DATASET RECORDS:
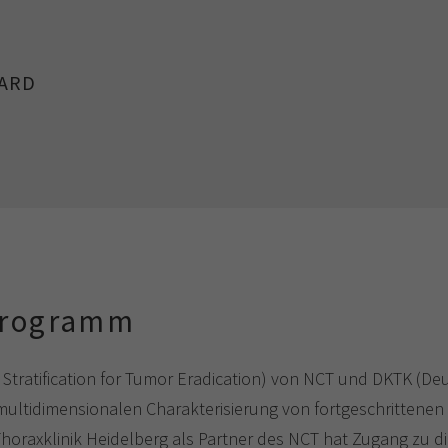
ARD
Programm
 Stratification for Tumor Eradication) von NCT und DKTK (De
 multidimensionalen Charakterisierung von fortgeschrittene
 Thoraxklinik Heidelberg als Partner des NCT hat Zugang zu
---
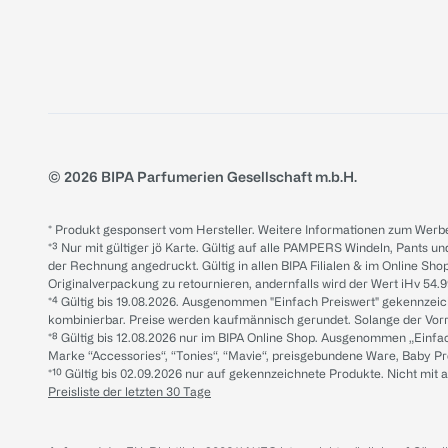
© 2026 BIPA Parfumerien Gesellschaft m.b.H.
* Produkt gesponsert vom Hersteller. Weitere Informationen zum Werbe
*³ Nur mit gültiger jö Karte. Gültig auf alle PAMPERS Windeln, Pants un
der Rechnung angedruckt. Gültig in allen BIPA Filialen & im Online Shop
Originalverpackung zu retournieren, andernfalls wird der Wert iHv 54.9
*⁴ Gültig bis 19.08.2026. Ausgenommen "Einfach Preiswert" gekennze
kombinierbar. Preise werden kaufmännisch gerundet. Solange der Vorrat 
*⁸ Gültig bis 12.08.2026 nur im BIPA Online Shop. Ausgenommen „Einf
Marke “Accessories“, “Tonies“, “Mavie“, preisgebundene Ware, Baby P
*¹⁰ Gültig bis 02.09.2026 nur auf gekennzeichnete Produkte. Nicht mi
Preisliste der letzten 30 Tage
...
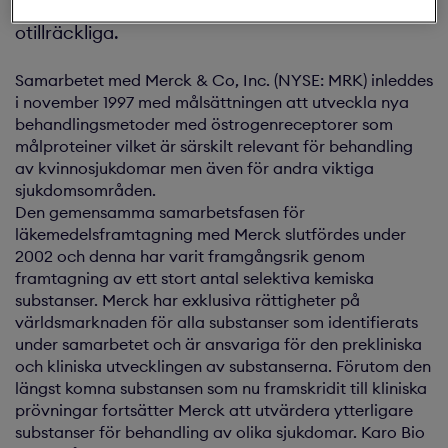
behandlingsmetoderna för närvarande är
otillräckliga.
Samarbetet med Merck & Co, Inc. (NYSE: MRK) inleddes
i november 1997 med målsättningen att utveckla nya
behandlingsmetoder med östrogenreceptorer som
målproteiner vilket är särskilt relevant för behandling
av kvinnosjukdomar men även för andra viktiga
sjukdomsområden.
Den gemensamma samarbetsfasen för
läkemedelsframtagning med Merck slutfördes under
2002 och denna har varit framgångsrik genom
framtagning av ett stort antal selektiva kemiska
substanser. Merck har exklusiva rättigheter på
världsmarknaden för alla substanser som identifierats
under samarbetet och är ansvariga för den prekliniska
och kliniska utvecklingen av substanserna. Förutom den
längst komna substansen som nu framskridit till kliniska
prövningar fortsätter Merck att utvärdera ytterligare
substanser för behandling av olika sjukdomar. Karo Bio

WORK INSTRUCTIONS:
Could you retype exactly the lines above, starting at the line that contains "Ware, Baby P" and ending at the line that contains "Preisliste der letzten 30 Tage", and nothing more?

EXERCISE RESPONSE:
Marke “Accessories“, “Tonies“, “Mavie“, preisgebundene Ware, Baby P
*¹⁰ Gültig bis 02.09.2026 nur auf gekennzeichnete Produkte. Nicht mi
Preisliste der letzten 30 Tage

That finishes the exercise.